What is the objective of the book?

The book is aimed at data scientists with some programming experience wanting
to learn how to do data analysis in Julia. Some previous experience with Julia
would be a plus, but it is not strictly required.

Since the book is aimed as an entry-level introduction to data analysis in Julia
I have divided it into two parts:

  • Part 1 is teaching you the essential Julia skills you need to learn to
    confidently use the language.
  • Part 2 is focused on data analysis.

I do not assume that you know the Julia language and in Part 1 explain the basic
components of the language from the very beginning. However, I assume that you
have some experience with programming (e.g. in R or Python).

Part 2 focuses on data analysis in Julia. In it I concentrate a lot on
the functionalities of the DataFrames.jl package.

It is impossible to cover every aspect of data analysis in Julia in a single
book. Therefore, my goal was to discuss all essential material that will
allow you to later confidently learn more advanced things on your own, while
being convenient that you have a firm grasp of the fundamental concepts.

What is the scope of the book?

Most of the chapters in the book are project oriented. I introduce new concepts
and functionalities of the Julia ecosystem by showing how they can be used to
solve practical problems.

Since the scope of the book is quite wide let me here list selected technical
topics that I discuss in it which, I think, are useful even for people who
already know Julia:

  • working with source data in various formats: CSV, Apache Arrow, SQLite, JSON,
    serialization, parsing data that has non-standard format;
  • getting data from external sources (like: downloading data, unpacking
    compressed data, getting data using HTTP requests, finishing with writing
    a web service on your own);
  • solving typical issues encountered when pre-processing data: efficient
    handling of strings, using categorical values,
    working with time-series, understanding missing values.
  • coverage of key functionalities of the DataFrames.jl package and
    DataFramesMeta.jl package (creating data frames, transforming them,
    split-apply-combine strategy, joining, sorting, subsetting, reshaping);
  • creating plots that visualize the results of your analysis using the Plots.jl
    package;
  • building simple predictive models (linear regression, logistic regression,
    LOESS) and assessment of the model performance;
  • integrating Julia code with R and Python.

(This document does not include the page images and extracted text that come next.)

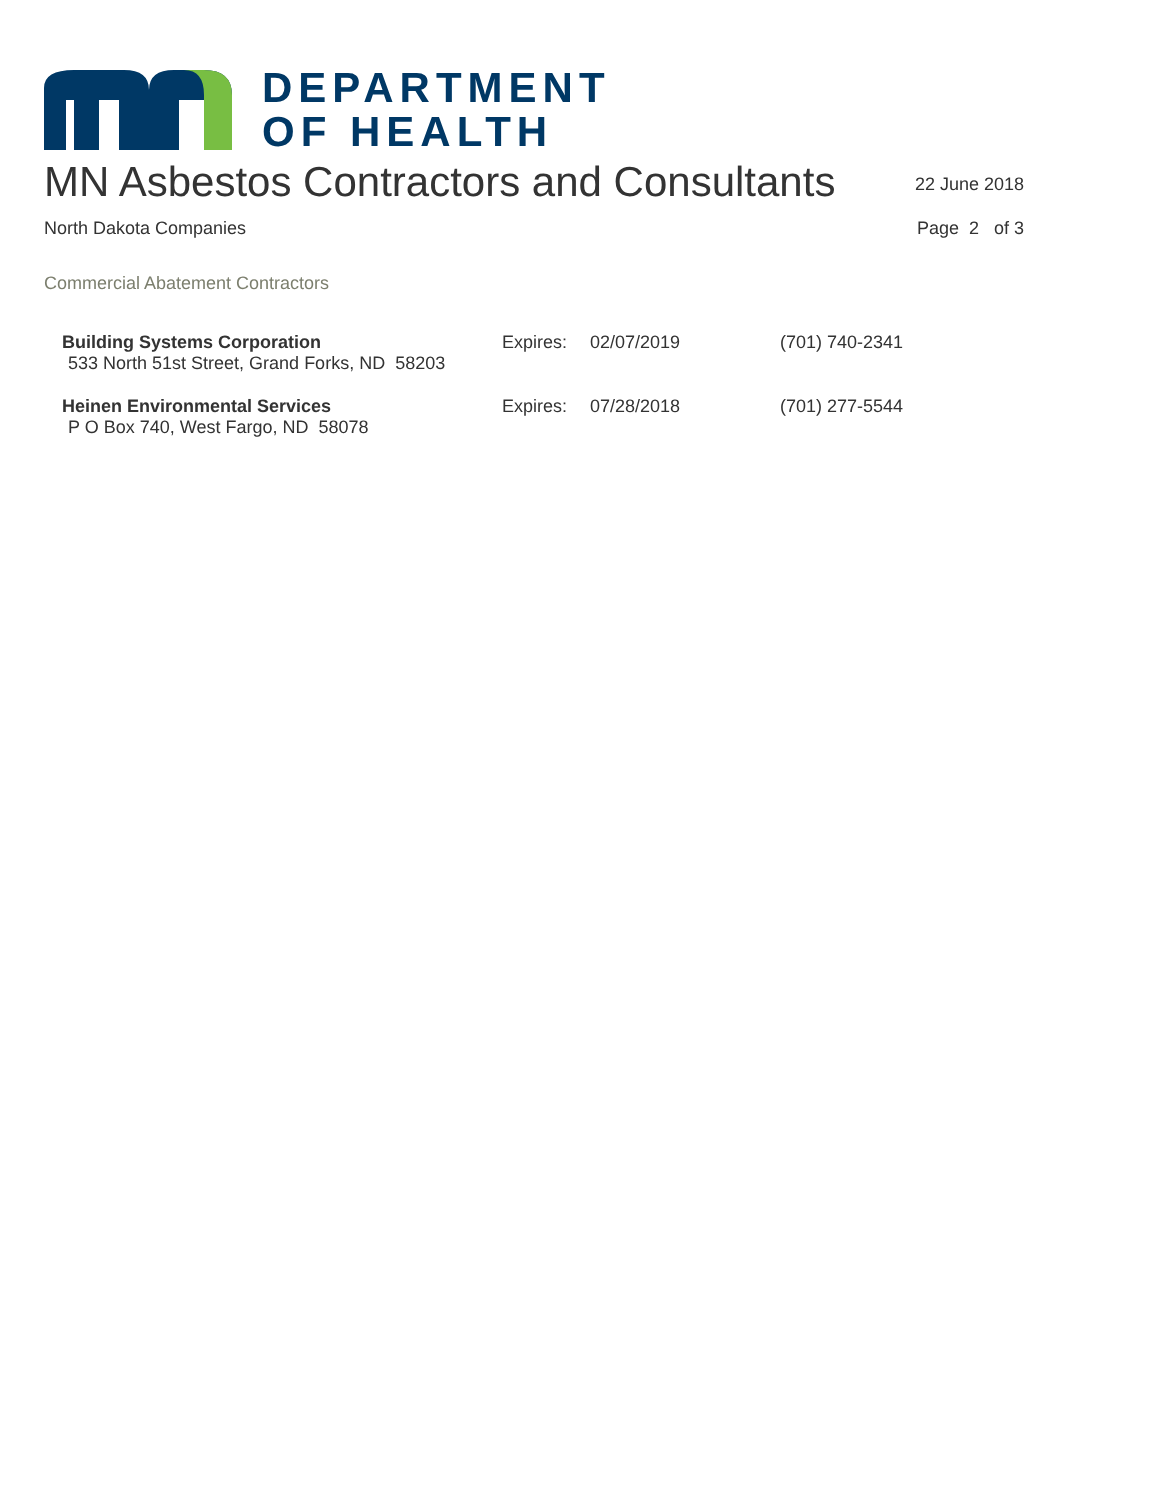DEPARTMENT
OF HEALTH
MN Asbestos Contractors and Consultants
22 June 2018
North Dakota Companies Page 2 of 3
Commercial Abatement Contractors
| Building Systems Corporation | Expires: | 02/07/2019 | (701) 740-2341 |
| 533 North 51st Street, Grand Forks, ND 58203 | | | |
| Heinen Environmental Services | Expires: | 07/28/2018 | (701) 277-5544 |
| P O Box 740, West Fargo, ND 58078 | | | |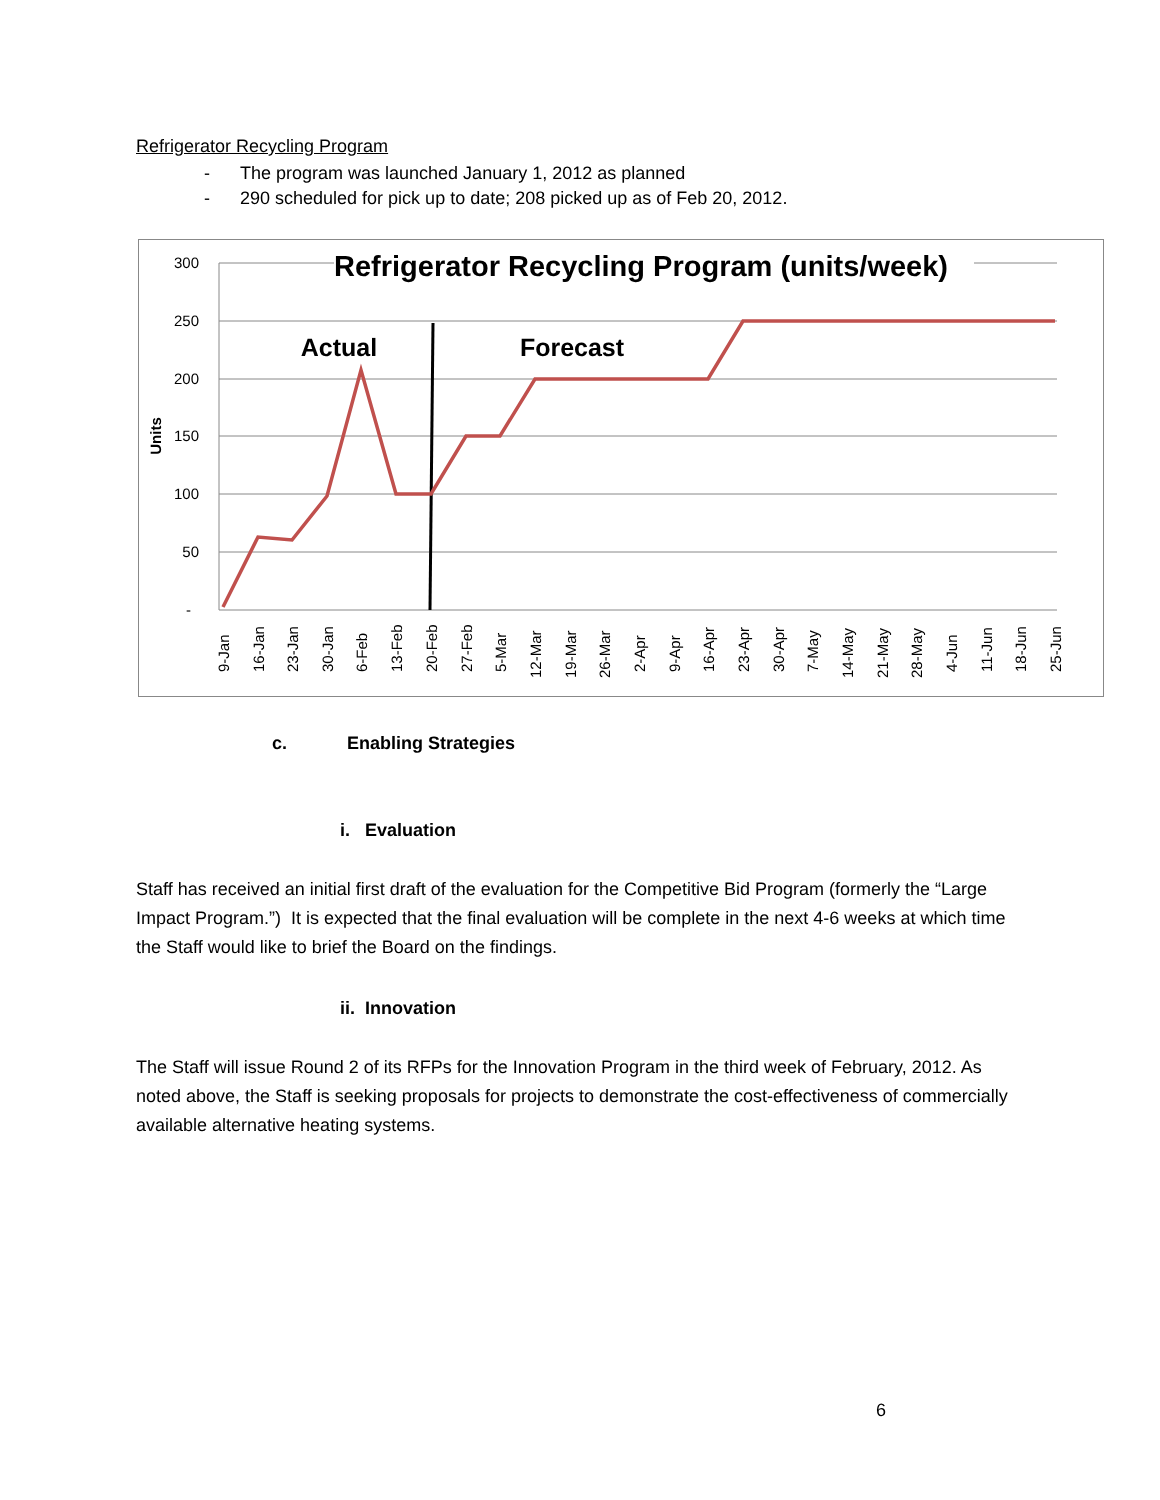Refrigerator Recycling Program
- The program was launched January 1, 2012 as planned
- 290 scheduled for pick up to date; 208 picked up as of Feb 20, 2012.
Refrigerator Recycling Program (units/week)
300
250
200
150
100
50
-
Units
Actual
Forecast
9-Jan
16-Jan
23-Jan
30-Jan
6-Feb
13-Feb
20-Feb
27-Feb
5-Mar
12-Mar
19-Mar
26-Mar
2-Apr
9-Apr
16-Apr
23-Apr
30-Apr
7-May
14-May
21-May
28-May
4-Jun
11-Jun
18-Jun
25-Jun
c. Enabling Strategies
i. Evaluation
Staff has received an initial first draft of the evaluation for the Competitive Bid Program (formerly the “Large Impact Program.”) It is expected that the final evaluation will be complete in the next 4-6 weeks at which time the Staff would like to brief the Board on the findings.
ii. Innovation
The Staff will issue Round 2 of its RFPs for the Innovation Program in the third week of February, 2012. As noted above, the Staff is seeking proposals for projects to demonstrate the cost-effectiveness of commercially available alternative heating systems.
6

Notably, I have not covered in this book more advanced topics on machine
learning. The reason is that there are too many options available, so
this would be a material for another book. However, as I have already mentioned,
the book is written in a way so that after reading it you should be able to
easily learn the functionalities of the concrete packages that provide such
functionalities, like e.g. MLJ.jl, yourself.

For example, after reading this book you might want to check out my
Hands-on Data Science with Julia live project that gives you an
introduction to machine learning with Julia.

Where to get the book?

The book will be published by Manning. This week its first two chapters
have been made available in MEAP (Manning Early Access Platform).

You can find a preview of the book under this link.

If you are interested in the topic I encourage you to visit the website,
as MEAP program gives the readers an opportunity to give feedback about the
material I have prepared before the final version of the book is published.

What is the status of the book?

All core chapters have been already written. Now we are going through a review
and publishing process. I will write another post when the book is finalized.

However, since all the technical material is already prepared, you can get the
source codes of all chapters from
GitHub.
Codes are shared there are under MIT license so you can freely reuse them.

Conclusions

Today, as a conclusion, let me pick one example code from the book (codes are
also available on GitHub).

The example code produces a plot that compares speed and code size of Julia,
Python, Java, and C on 10 standard problems taken from the
The Computer Language Benchmarks Game website.

The example is self-contained and was tested under Julia 1.7.0,
DataFrames.jl 1.3.2, CSV.jl 0.10.3, and Plots.jl 1.27.1.

data = """
problem,language,time,size
n-body,c,2.13,1633
mandelbrot,c,1.3,1135
spectral norm,c,0.41,1197
fannkuch-redux,c,7.58,910
fasta,c,0.78,1463
k-nucleotide,c,3.96,1506
binary-trees,c,1.58,809
reverse-complement,c,0.41,1965
pidigits,c,0.56,1090
regex-redux,c,0.8,1397
n-body,Java,6.77,1489
mandelbrot,Java,4.1,796
spectral norm,Java,1.55,756
fannkuch-redux,Java,10.48,1282
fasta,Java,1.2,2543
k-nucleotide,Java,4.83,1812
binary-trees,Java,2.51,835
reverse-complement,Java,1.57,2183
pidigits,Java,0.79,764
regex-redux,Java,5.34,929
n-body,Python,541.34,1196
mandelbrot,Python,177.35,688
spectral norm,Python,112.97,407
fannkuch-redux,Python,341.45,950
fasta,Python,36.9,1947
k-nucleotide,Python,46.31,1967
binary-trees,Python,44.7,660
reverse-complement,Python,6.62,814
pidigits,Python,1.16,567
regex-redux,Python,1.34,1403
n-body,Julia,4.21,1111
mandelbrot,Julia,1.42,619
spectral norm,Julia,1.11,429
fannkuch-redux,Julia,7.83,1067
fasta,Julia,1.13,1082
k-nucleotide,Julia,4.94,951
binary-trees,Julia,7.28,634
reverse-complement,Julia,1.44,522
pidigits,Julia,0.97,506
regex-redux,Julia,1.74,759
"""

using CSV
using DataFrames
using Plots

df = CSV.read(IOBuffer(data), DataFrame)

plot(map([:time, :size],
         ["execution time (relative to C)",
          "code size (relative to C)"]) do col, title
    df_plot = unstack(df, :problem, :language, col)
    df_plot[!, Not(:problem)] ./= df_plot.c
    select!(df_plot, Not(:c))
    scatter(df_plot.problem, Matrix(select(df_plot, Not(:problem)));
            labels=permutedims(names(df_plot, Not(:problem))),
            ylabel=title,
            yaxis = col == :time ? :log : :none,
            xrotation=20,
            markershape=[:rect :diamond :circle],
            markersize=[4 5 5],
            markercolor=[:lightgray :lightgray :gold],
            xtickfontsize=7, ytickfontsize=7,
            legendfontsize=7, ylabelfontsize=7)
            hline!([1.0]; color="orange", labels="C")
end...)

(the code is not easy, but after reading the whole book you should be able to
confidently read it and create a similar implementation yourself)

The figure produced by this code looks as follows.

Benchmarks plot

If you would like to read a complete interpretation of the plot please check
Chapter 1 in Julia for Data Analysis book. Here let me just summarize
that Julia runs the code fast (left pane) and at the same time is convenient to
use (as measured by the code size; right pane).